§ **Exercise directions**
Reproduce the records that follow exactly as they are written.

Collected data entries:

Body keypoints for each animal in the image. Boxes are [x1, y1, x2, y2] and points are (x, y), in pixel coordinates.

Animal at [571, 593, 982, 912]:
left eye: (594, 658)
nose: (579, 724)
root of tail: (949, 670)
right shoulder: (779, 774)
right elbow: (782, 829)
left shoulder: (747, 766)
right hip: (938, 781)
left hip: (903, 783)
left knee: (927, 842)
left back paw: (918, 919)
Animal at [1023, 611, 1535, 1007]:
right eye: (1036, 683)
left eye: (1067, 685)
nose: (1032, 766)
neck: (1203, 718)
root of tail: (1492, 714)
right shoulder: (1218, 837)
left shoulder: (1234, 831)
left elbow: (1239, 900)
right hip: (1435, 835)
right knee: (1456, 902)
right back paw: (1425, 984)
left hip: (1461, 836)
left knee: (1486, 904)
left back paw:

§ **Response area**
Body keypoints for each animal in the image. Boxes are [x1, y1, x2, y2] and points are (x, y), in pixel coordinates.

Animal at [571, 593, 982, 912]:
left eye: (594, 658)
nose: (579, 724)
root of tail: (949, 670)
right shoulder: (779, 774)
right elbow: (782, 829)
left shoulder: (747, 766)
right hip: (938, 781)
left hip: (903, 783)
left knee: (927, 842)
left back paw: (918, 919)
Animal at [1023, 611, 1535, 1007]:
right eye: (1036, 683)
left eye: (1067, 685)
nose: (1032, 766)
neck: (1203, 718)
root of tail: (1492, 714)
right shoulder: (1218, 837)
left shoulder: (1234, 831)
left elbow: (1239, 900)
right hip: (1435, 835)
right knee: (1456, 902)
right back paw: (1425, 984)
left hip: (1461, 836)
left knee: (1486, 904)
left back paw:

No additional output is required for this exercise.